4. ILiked: hindsight look at technological descriptive phase in research harshly criticizing not contributing to grand theoretical understanding of CALL reflects the “ivory tower phenomenon”: academics’ estrangement from teachers’ need and concerns and self-centeredness on their own needs
5. I Liked: We don’t always need to go to the most outer layers of the "onion" to understand practices in a specific context if it is not relevant, not answering your questions; you just have to be aware that the layers exists and how they interact with each other—this poses a selectivity issue.
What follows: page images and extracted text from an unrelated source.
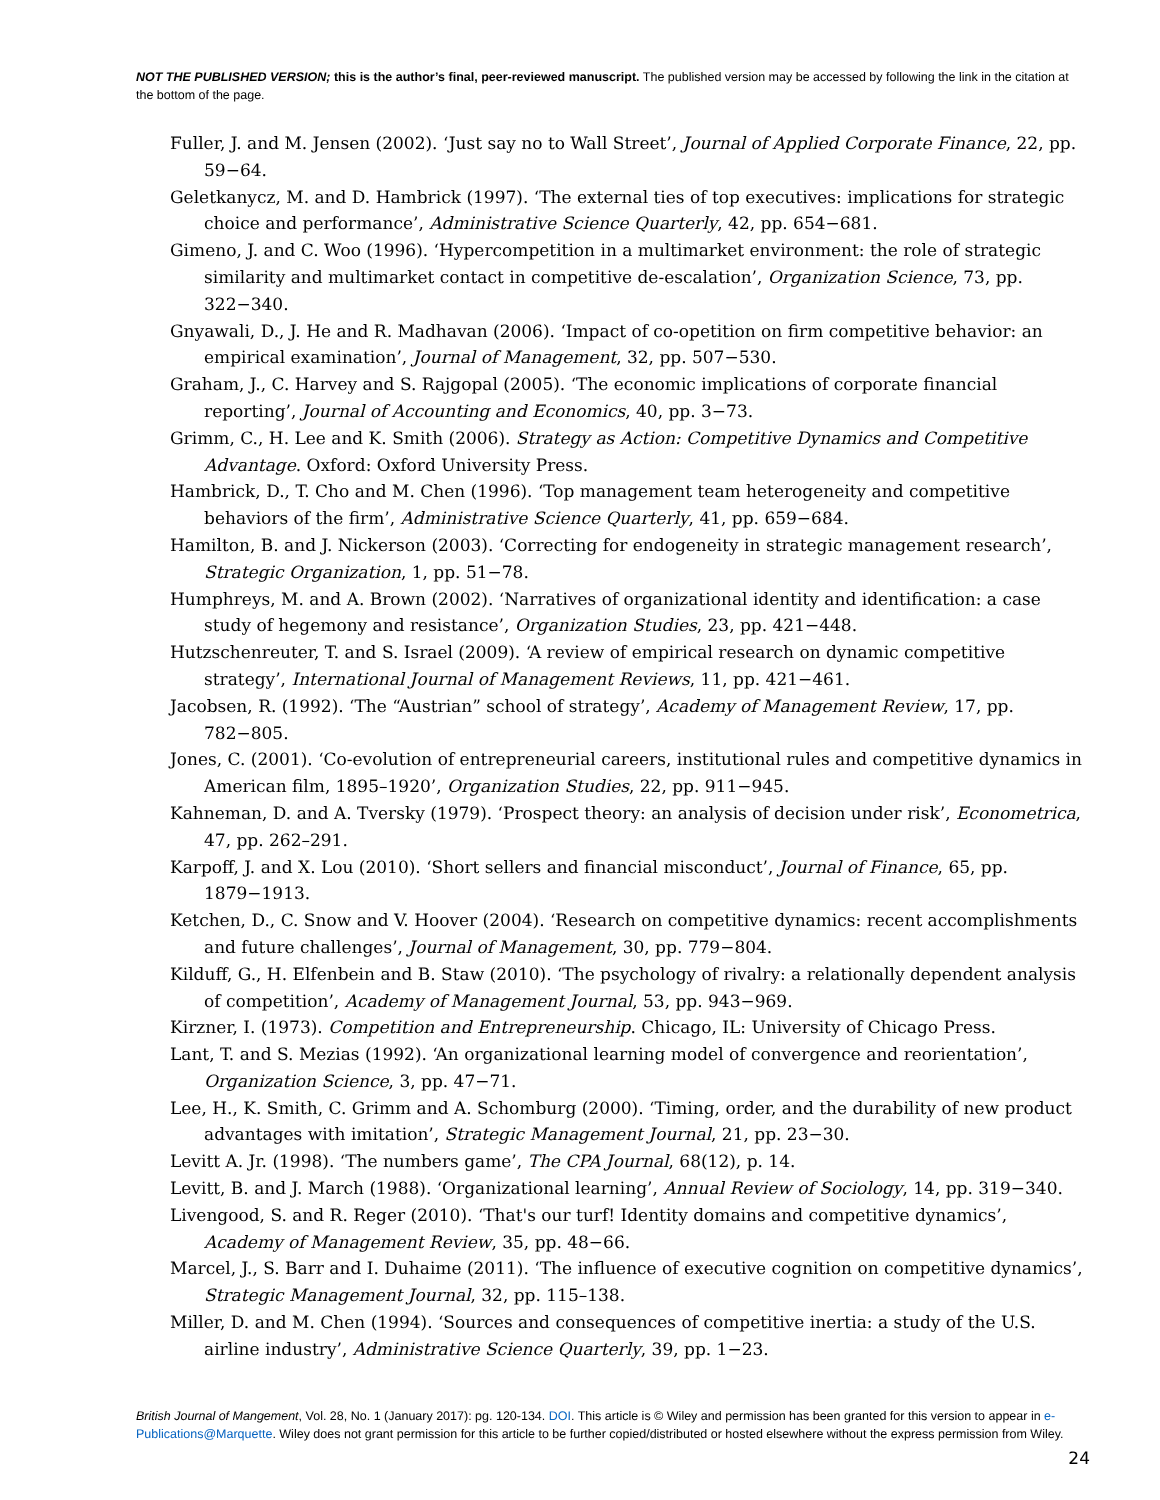NOT THE PUBLISHED VERSION; this is the author’s final, peer-reviewed manuscript. The published version may be accessed by following the link in the citation at the bottom of the page.
Fuller, J. and M. Jensen (2002). ‘Just say no to Wall Street’, Journal of Applied Corporate Finance, 22, pp. 59−64.
Geletkanycz, M. and D. Hambrick (1997). ‘The external ties of top executives: implications for strategic choice and performance’, Administrative Science Quarterly, 42, pp. 654−681.
Gimeno, J. and C. Woo (1996). ‘Hypercompetition in a multimarket environment: the role of strategic similarity and multimarket contact in competitive de-escalation’, Organization Science, 73, pp. 322−340.
Gnyawali, D., J. He and R. Madhavan (2006). ‘Impact of co-opetition on firm competitive behavior: an empirical examination’, Journal of Management, 32, pp. 507−530.
Graham, J., C. Harvey and S. Rajgopal (2005). ‘The economic implications of corporate financial reporting’, Journal of Accounting and Economics, 40, pp. 3−73.
Grimm, C., H. Lee and K. Smith (2006). Strategy as Action: Competitive Dynamics and Competitive Advantage. Oxford: Oxford University Press.
Hambrick, D., T. Cho and M. Chen (1996). ‘Top management team heterogeneity and competitive behaviors of the firm’, Administrative Science Quarterly, 41, pp. 659−684.
Hamilton, B. and J. Nickerson (2003). ‘Correcting for endogeneity in strategic management research’, Strategic Organization, 1, pp. 51−78.
Humphreys, M. and A. Brown (2002). ‘Narratives of organizational identity and identification: a case study of hegemony and resistance’, Organization Studies, 23, pp. 421−448.
Hutzschenreuter, T. and S. Israel (2009). ‘A review of empirical research on dynamic competitive strategy’, International Journal of Management Reviews, 11, pp. 421−461.
Jacobsen, R. (1992). ‘The “Austrian” school of strategy’, Academy of Management Review, 17, pp. 782−805.
Jones, C. (2001). ‘Co-evolution of entrepreneurial careers, institutional rules and competitive dynamics in American film, 1895–1920’, Organization Studies, 22, pp. 911−945.
Kahneman, D. and A. Tversky (1979). ‘Prospect theory: an analysis of decision under risk’, Econometrica, 47, pp. 262–291.
Karpoff, J. and X. Lou (2010). ‘Short sellers and financial misconduct’, Journal of Finance, 65, pp. 1879−1913.
Ketchen, D., C. Snow and V. Hoover (2004). ‘Research on competitive dynamics: recent accomplishments and future challenges’, Journal of Management, 30, pp. 779−804.
Kilduff, G., H. Elfenbein and B. Staw (2010). ‘The psychology of rivalry: a relationally dependent analysis of competition’, Academy of Management Journal, 53, pp. 943−969.
Kirzner, I. (1973). Competition and Entrepreneurship. Chicago, IL: University of Chicago Press.
Lant, T. and S. Mezias (1992). ‘An organizational learning model of convergence and reorientation’, Organization Science, 3, pp. 47−71.
Lee, H., K. Smith, C. Grimm and A. Schomburg (2000). ‘Timing, order, and the durability of new product advantages with imitation’, Strategic Management Journal, 21, pp. 23−30.
Levitt A. Jr. (1998). ‘The numbers game’, The CPA Journal, 68(12), p. 14.
Levitt, B. and J. March (1988). ‘Organizational learning’, Annual Review of Sociology, 14, pp. 319−340.
Livengood, S. and R. Reger (2010). ‘That's our turf! Identity domains and competitive dynamics’, Academy of Management Review, 35, pp. 48−66.
Marcel, J., S. Barr and I. Duhaime (2011). ‘The influence of executive cognition on competitive dynamics’, Strategic Management Journal, 32, pp. 115–138.
Miller, D. and M. Chen (1994). ‘Sources and consequences of competitive inertia: a study of the U.S. airline industry’, Administrative Science Quarterly, 39, pp. 1−23.
British Journal of Mangement, Vol. 28, No. 1 (January 2017): pg. 120-134. DOI. This article is © Wiley and permission has been granted for this version to appear in e-Publications@Marquette. Wiley does not grant permission for this article to be further copied/distributed or hosted elsewhere without the express permission from Wiley.
24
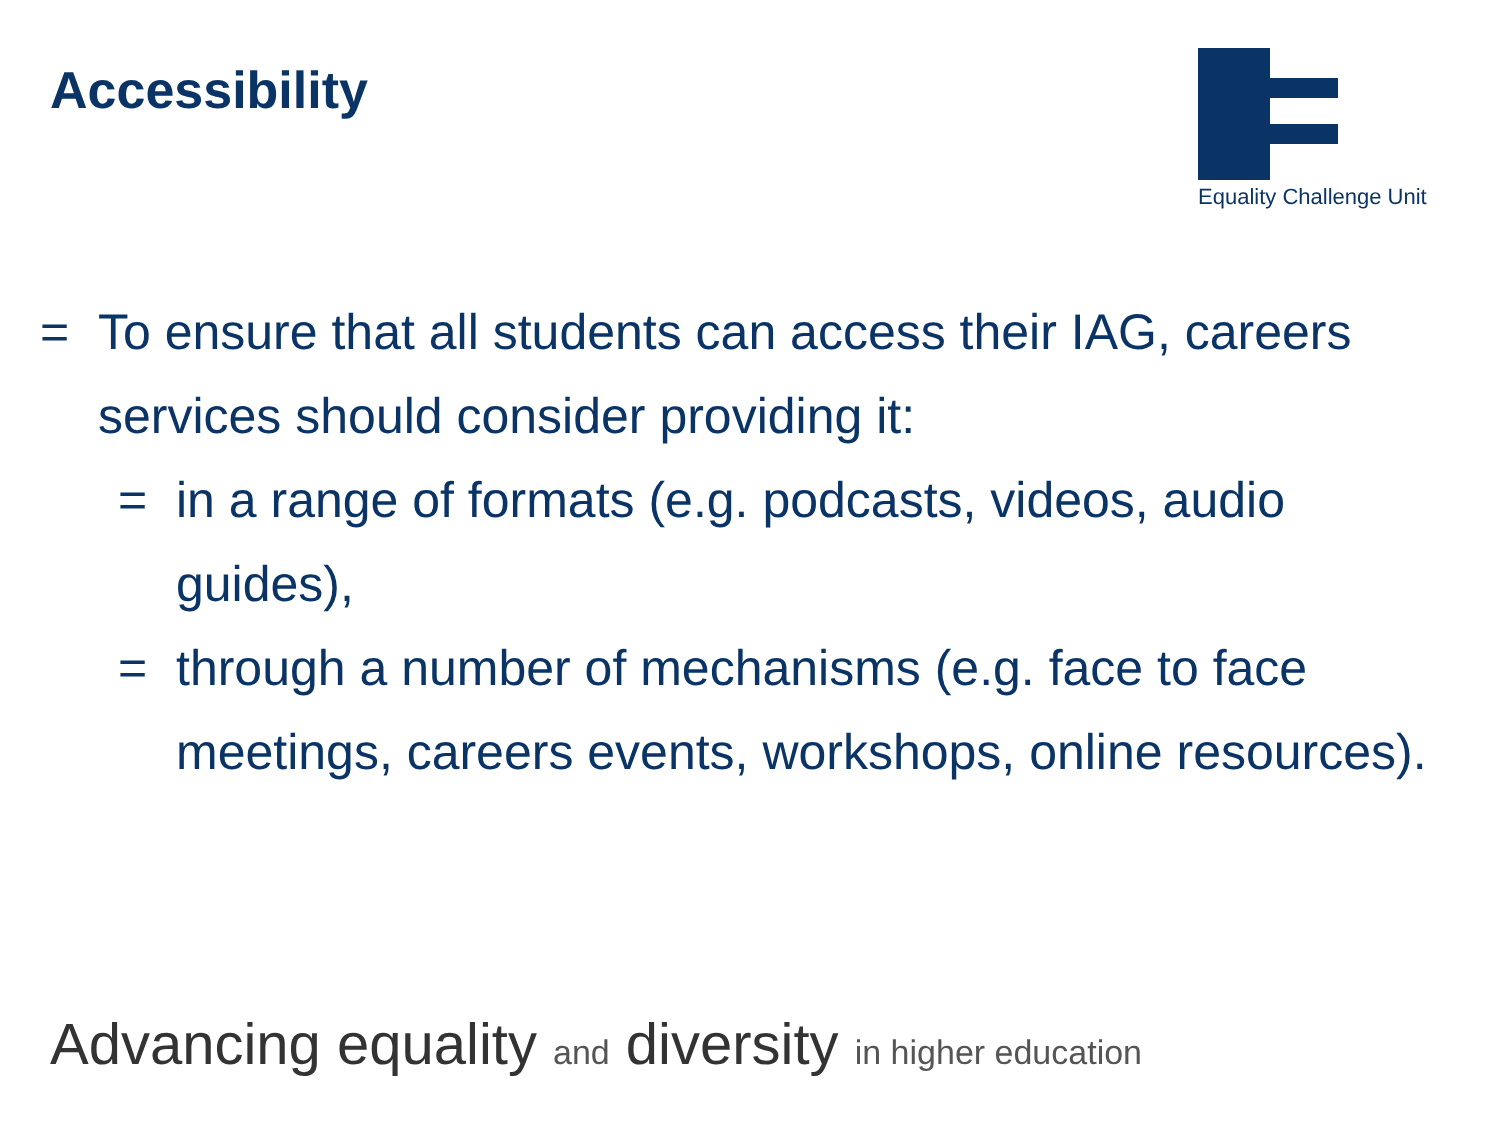Accessibility
Equality Challenge Unit
= To ensure that all students can access their IAG, careers services should consider providing it:
= in a range of formats (e.g. podcasts, videos, audio guides),
= through a number of mechanisms (e.g. face to face meetings, careers events, workshops, online resources).
Advancing equality and diversity in higher education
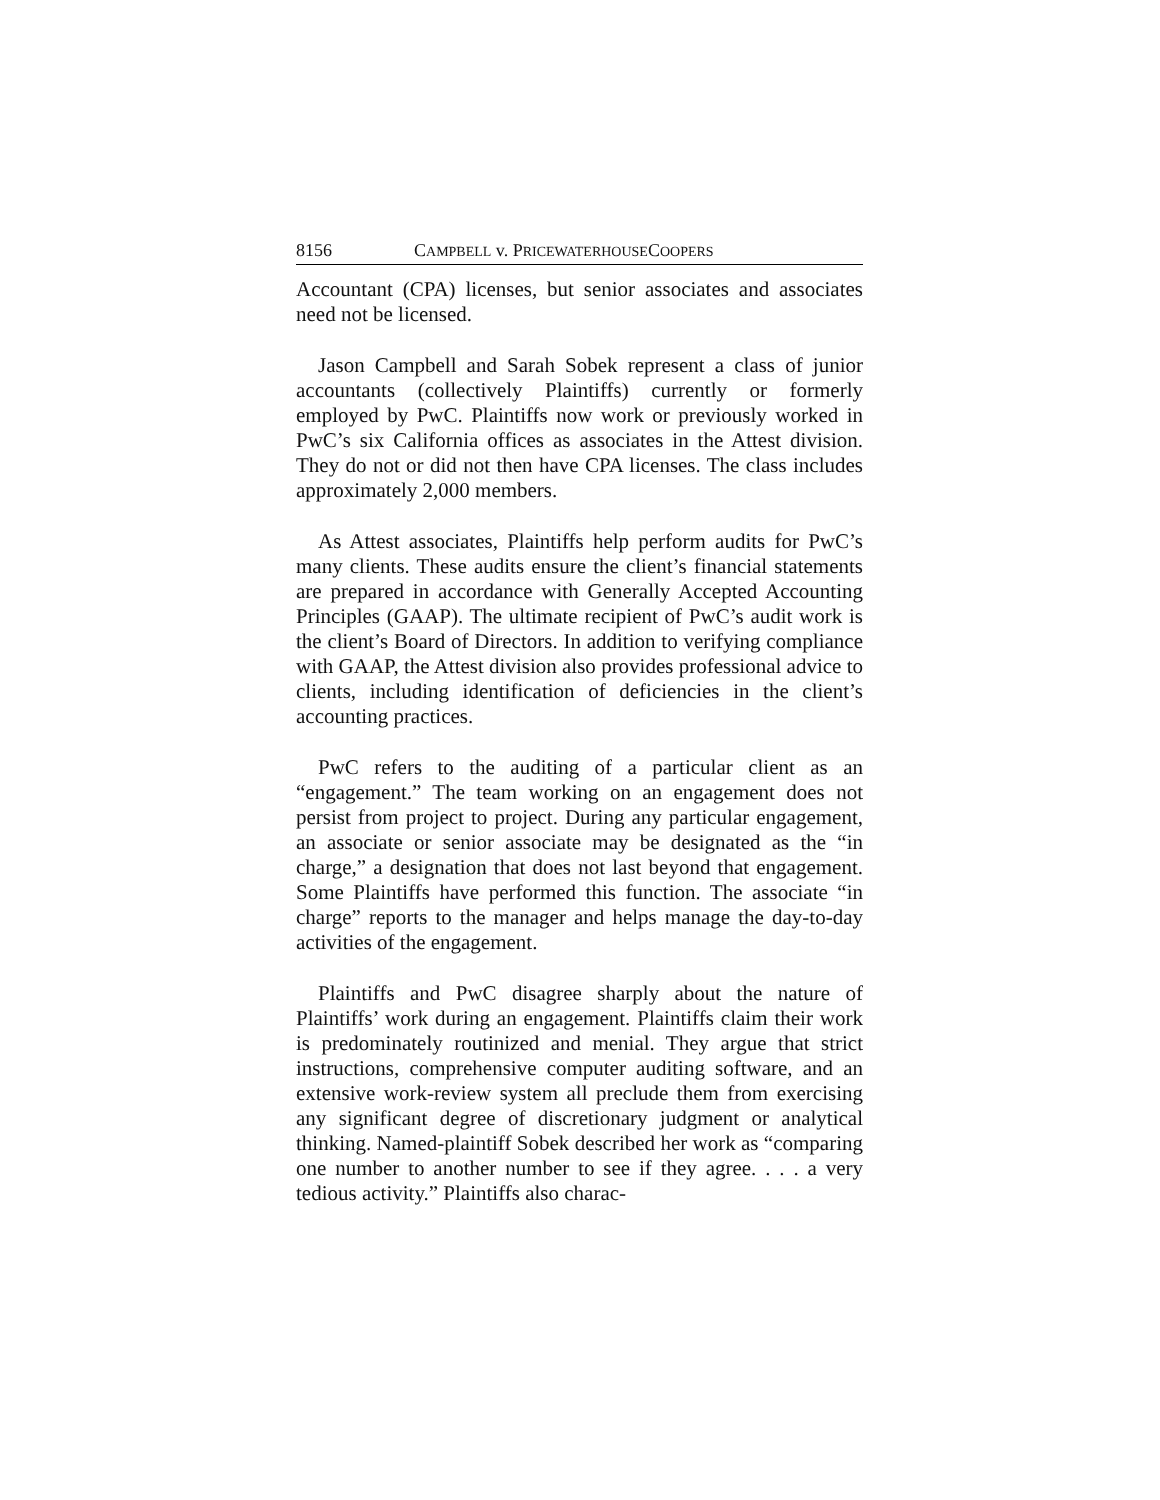8156 CAMPBELL v. PRICEWATERHOUSECOOPERS
Accountant (CPA) licenses, but senior associates and associates need not be licensed.
Jason Campbell and Sarah Sobek represent a class of junior accountants (collectively Plaintiffs) currently or formerly employed by PwC. Plaintiffs now work or previously worked in PwC’s six California offices as associates in the Attest division. They do not or did not then have CPA licenses. The class includes approximately 2,000 members.
As Attest associates, Plaintiffs help perform audits for PwC’s many clients. These audits ensure the client’s financial statements are prepared in accordance with Generally Accepted Accounting Principles (GAAP). The ultimate recipient of PwC’s audit work is the client’s Board of Directors. In addition to verifying compliance with GAAP, the Attest division also provides professional advice to clients, including identification of deficiencies in the client’s accounting practices.
PwC refers to the auditing of a particular client as an “engagement.” The team working on an engagement does not persist from project to project. During any particular engagement, an associate or senior associate may be designated as the “in charge,” a designation that does not last beyond that engagement. Some Plaintiffs have performed this function. The associate “in charge” reports to the manager and helps manage the day-to-day activities of the engagement.
Plaintiffs and PwC disagree sharply about the nature of Plaintiffs’ work during an engagement. Plaintiffs claim their work is predominately routinized and menial. They argue that strict instructions, comprehensive computer auditing software, and an extensive work-review system all preclude them from exercising any significant degree of discretionary judgment or analytical thinking. Named-plaintiff Sobek described her work as “comparing one number to another number to see if they agree. . . . a very tedious activity.” Plaintiffs also charac-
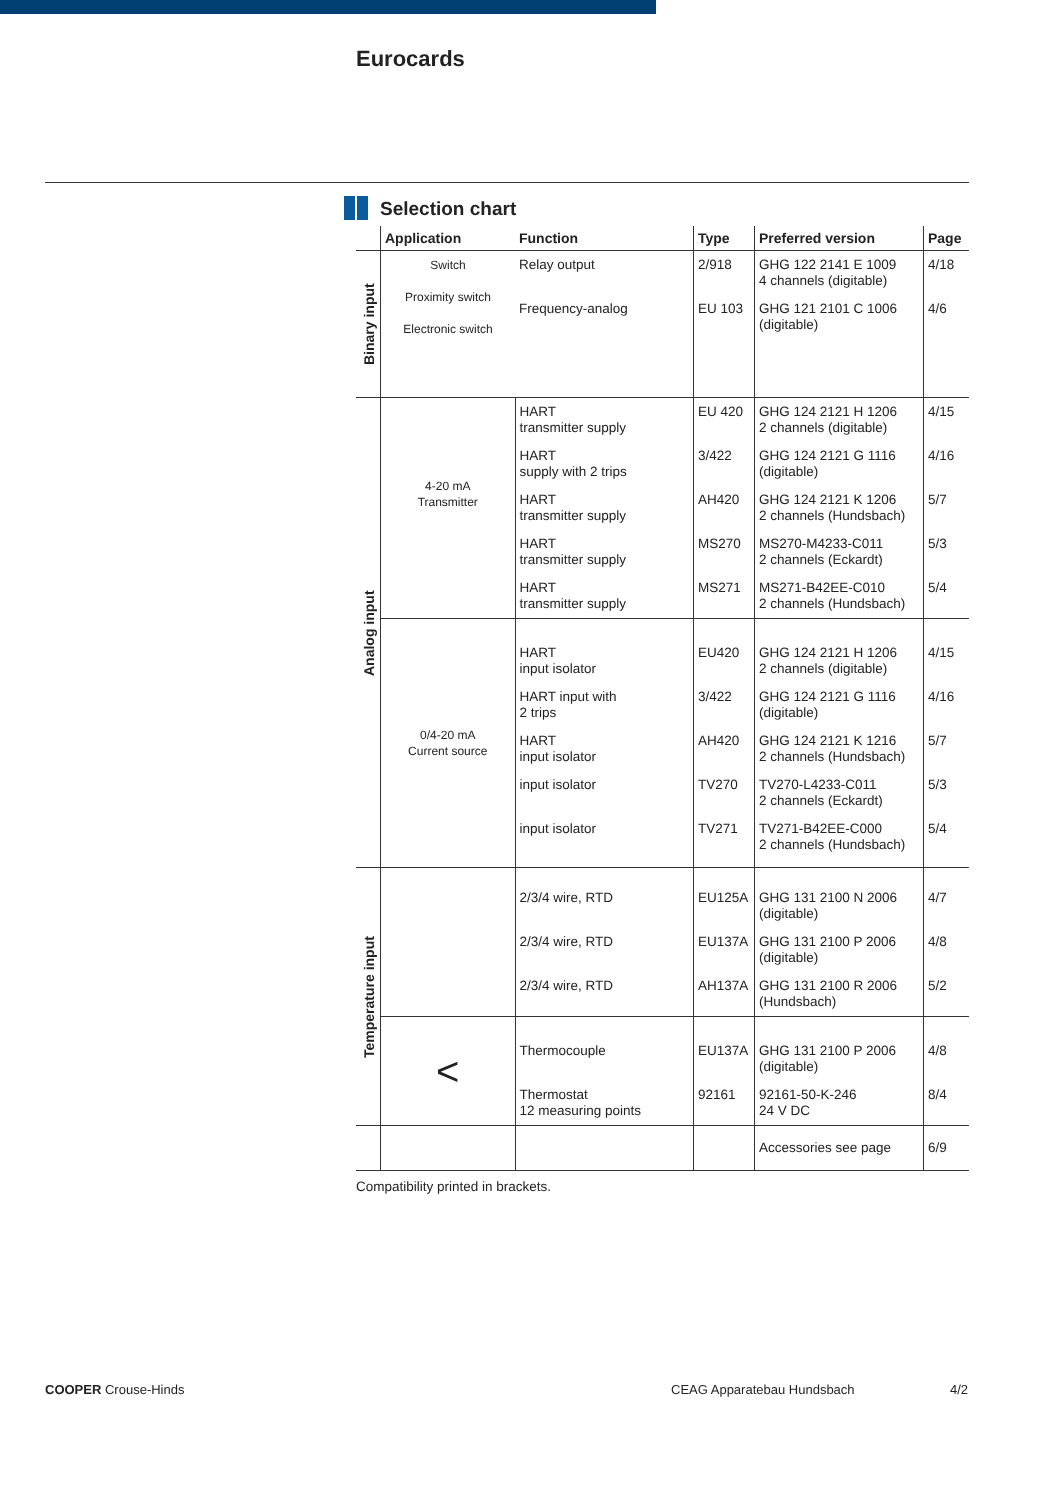Eurocards
Selection chart
| | Application | Function | Type | Preferred version | Page |
| --- | --- | --- | --- | --- | --- |
| Binary input | Switch Proximity switch Electronic switch | Relay output | 2/918 | GHG 122 2141 E 1009 4 channels (digitable) | 4/18 |
| | | Frequency-analog | EU 103 | GHG 121 2101 C 1006 (digitable) | 4/6 |
| Analog input | 4-20 mA Transmitter | HART transmitter supply | EU 420 | GHG 124 2121 H 1206 2 channels (digitable) | 4/15 |
| | | HART supply with 2 trips | 3/422 | GHG 124 2121 G 1116 (digitable) | 4/16 |
| | | HART transmitter supply | AH420 | GHG 124 2121 K 1206 2 channels (Hundsbach) | 5/7 |
| | | HART transmitter supply | MS270 | MS270-M4233-C011 2 channels (Eckardt) | 5/3 |
| | | HART transmitter supply | MS271 | MS271-B42EE-C010 2 channels (Hundsbach) | 5/4 |
| | 0/4-20 mA Current source | HART input isolator | EU420 | GHG 124 2121 H 1206 2 channels (digitable) | 4/15 |
| | | HART input with 2 trips | 3/422 | GHG 124 2121 G 1116 (digitable) | 4/16 |
| | | HART input isolator | AH420 | GHG 124 2121 K 1216 2 channels (Hundsbach) | 5/7 |
| | | input isolator | TV270 | TV270-L4233-C011 2 channels (Eckardt) | 5/3 |
| | | input isolator | TV271 | TV271-B42EE-C000 2 channels (Hundsbach) | 5/4 |
| Temperature input | | 2/3/4 wire, RTD | EU125A | GHG 131 2100 N 2006 (digitable) | 4/7 |
| | | 2/3/4 wire, RTD | EU137A | GHG 131 2100 P 2006 (digitable) | 4/8 |
| | | 2/3/4 wire, RTD | AH137A | GHG 131 2100 R 2006 (Hundsbach) | 5/2 |
| | < | Thermocouple | EU137A | GHG 131 2100 P 2006 (digitable) | 4/8 |
| | | Thermostat 12 measuring points | 92161 | 92161-50-K-246 24 V DC | 8/4 |
| | | | | Accessories see page | 6/9 |
Compatibility printed in brackets.
COOPER Crouse-Hinds CEAG Apparatebau Hundsbach 4/2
How do we accumulate the right criteria to do this?
Hi Malena,
ReplyDeleteI'm just now getting around to trying to answer your questions more specifically:
1) I think there is discussion in the field about this exact notion--ecological has been defined in different ways--when it's more 'holistic', it seems to be very socio-cognitive in nature, while when it's 'dynamic systems', it's something else.
2) I guess I'd say we gain insight into the strengths and weaknesses of each approach, also, an understanding of how theory and methodology are interrelated.
3) I kind of agree with you, but I also acknowledge that language learning might be such a highly complex phenomenon that an inductive, modular approach to research could be justified
-Jon
Thanks! Your answers help a lot and round up what we discussed in class! Would like to go understand more the "dynamic systems" view of the ecological perspective when I have time!